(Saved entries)
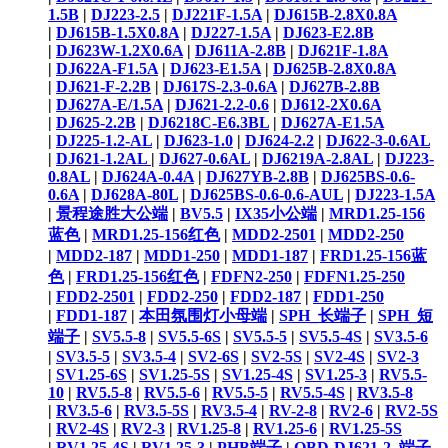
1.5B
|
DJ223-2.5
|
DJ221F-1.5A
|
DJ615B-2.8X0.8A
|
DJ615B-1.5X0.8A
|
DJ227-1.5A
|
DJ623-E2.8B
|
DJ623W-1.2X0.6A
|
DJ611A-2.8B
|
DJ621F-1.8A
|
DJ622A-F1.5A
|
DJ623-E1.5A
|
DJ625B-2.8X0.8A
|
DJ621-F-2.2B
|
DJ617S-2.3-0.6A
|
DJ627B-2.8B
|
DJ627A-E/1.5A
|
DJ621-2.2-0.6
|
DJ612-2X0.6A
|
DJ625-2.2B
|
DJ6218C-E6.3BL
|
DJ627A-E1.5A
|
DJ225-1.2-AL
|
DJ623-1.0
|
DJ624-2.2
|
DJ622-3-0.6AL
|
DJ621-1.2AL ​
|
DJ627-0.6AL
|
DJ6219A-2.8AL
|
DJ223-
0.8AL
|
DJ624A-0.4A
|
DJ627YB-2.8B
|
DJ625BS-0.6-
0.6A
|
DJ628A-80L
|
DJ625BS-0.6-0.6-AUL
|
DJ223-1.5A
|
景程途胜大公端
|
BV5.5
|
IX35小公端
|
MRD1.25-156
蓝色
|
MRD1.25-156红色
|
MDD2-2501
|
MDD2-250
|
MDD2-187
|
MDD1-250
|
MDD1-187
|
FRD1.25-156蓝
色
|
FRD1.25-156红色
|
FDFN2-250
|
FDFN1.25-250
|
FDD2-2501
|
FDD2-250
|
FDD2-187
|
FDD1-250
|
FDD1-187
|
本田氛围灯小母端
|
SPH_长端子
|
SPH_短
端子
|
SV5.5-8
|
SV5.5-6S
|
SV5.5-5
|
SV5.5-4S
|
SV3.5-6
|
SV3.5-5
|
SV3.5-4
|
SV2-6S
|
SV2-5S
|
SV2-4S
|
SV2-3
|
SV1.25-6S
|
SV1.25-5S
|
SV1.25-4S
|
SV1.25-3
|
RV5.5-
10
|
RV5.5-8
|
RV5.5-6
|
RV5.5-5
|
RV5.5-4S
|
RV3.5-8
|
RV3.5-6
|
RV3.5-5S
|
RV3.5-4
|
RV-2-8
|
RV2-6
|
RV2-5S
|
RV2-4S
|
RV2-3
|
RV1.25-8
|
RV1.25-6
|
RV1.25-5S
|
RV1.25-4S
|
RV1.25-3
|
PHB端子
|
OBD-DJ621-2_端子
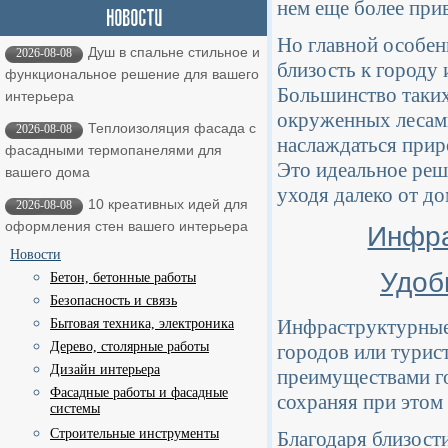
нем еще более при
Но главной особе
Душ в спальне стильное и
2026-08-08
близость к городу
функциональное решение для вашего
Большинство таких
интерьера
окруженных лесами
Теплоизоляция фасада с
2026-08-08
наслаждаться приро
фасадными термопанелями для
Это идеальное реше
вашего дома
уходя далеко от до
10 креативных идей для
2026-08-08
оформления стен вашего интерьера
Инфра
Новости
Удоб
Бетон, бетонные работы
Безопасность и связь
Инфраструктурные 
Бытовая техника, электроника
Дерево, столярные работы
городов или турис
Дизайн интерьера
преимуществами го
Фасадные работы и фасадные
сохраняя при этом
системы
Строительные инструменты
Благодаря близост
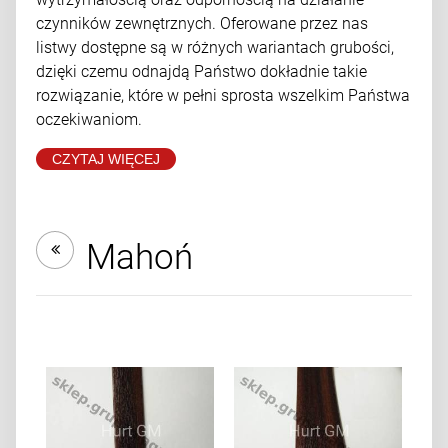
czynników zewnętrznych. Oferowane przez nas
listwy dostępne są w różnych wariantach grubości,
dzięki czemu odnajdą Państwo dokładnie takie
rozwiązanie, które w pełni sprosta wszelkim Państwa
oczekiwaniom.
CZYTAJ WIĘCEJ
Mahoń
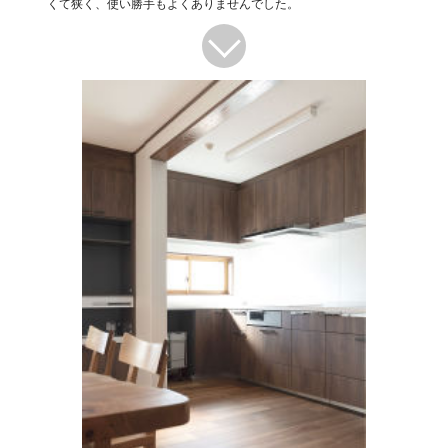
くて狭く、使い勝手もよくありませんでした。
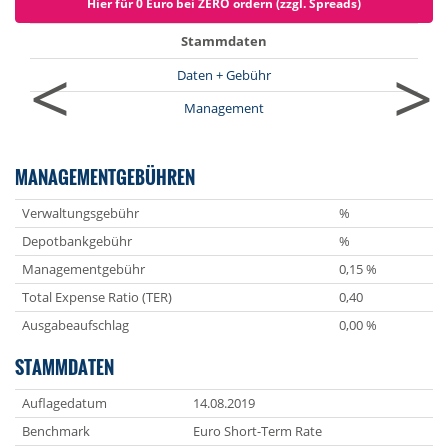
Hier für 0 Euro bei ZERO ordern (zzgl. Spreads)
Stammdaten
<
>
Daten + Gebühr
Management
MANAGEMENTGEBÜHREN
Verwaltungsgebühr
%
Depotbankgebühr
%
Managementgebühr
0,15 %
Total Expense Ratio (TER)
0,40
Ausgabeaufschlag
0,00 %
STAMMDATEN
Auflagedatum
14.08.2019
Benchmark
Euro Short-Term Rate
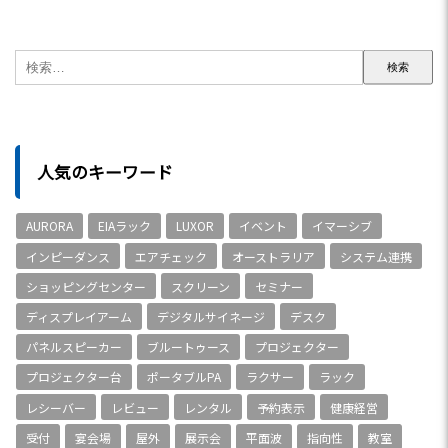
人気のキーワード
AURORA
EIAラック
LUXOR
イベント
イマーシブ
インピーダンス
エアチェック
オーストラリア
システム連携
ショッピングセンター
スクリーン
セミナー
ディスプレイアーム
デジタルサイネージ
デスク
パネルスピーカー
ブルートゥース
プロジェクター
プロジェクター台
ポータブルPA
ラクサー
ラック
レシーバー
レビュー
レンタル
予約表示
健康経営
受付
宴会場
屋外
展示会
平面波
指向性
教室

## Assignment
Rewrite the lines from the one containing "Hier für 0 Euro" through the end of the rows as a Markdown table with the columns "No." and "Text", numbering each line and skipping any blank lines. Leave out the pictures.

## Answer for the task
| No. | Text |
|---|---|
| 1 | Hier für 0 Euro bei ZERO ordern (zzgl. Spreads) |
| 2 | Stammdaten |
| 3 | < |
| 4 | > |
| 5 | Daten + Gebühr |
| 6 | Management |
| 7 | MANAGEMENTGEBÜHREN |
| 8 | Verwaltungsgebühr |
| 9 | % |
| 10 | Depotbankgebühr |
| 11 | % |
| 12 | Managementgebühr |
| 13 | 0,15 % |
| 14 | Total Expense Ratio (TER) |
| 15 | 0,40 |
| 16 | Ausgabeaufschlag |
| 17 | 0,00 % |
| 18 | STAMMDATEN |
| 19 | Auflagedatum |
| 20 | 14.08.2019 |
| 21 | Benchmark |
| 22 | Euro Short-Term Rate |
| 23 | 人気のキーワード |
| 24 | AURORA |
| 25 | EIAラック |
| 26 | LUXOR |
| 27 | イベント |
| 28 | イマーシブ |
| 29 | インピーダンス |
| 30 | エアチェック |
| 31 | オーストラリア |
| 32 | システム連携 |
| 33 | ショッピングセンター |
| 34 | スクリーン |
| 35 | セミナー |
| 36 | ディスプレイアーム |
| 37 | デジタルサイネージ |
| 38 | デスク |
| 39 | パネルスピーカー |
| 40 | ブルートゥース |
| 41 | プロジェクター |
| 42 | プロジェクター台 |
| 43 | ポータブルPA |
| 44 | ラクサー |
| 45 | ラック |
| 46 | レシーバー |
| 47 | レビュー |
| 48 | レンタル |
| 49 | 予約表示 |
| 50 | 健康経営 |
| 51 | 受付 |
| 52 | 宴会場 |
| 53 | 屋外 |
| 54 | 展示会 |
| 55 | 平面波 |
| 56 | 指向性 |
| 57 | 教室 |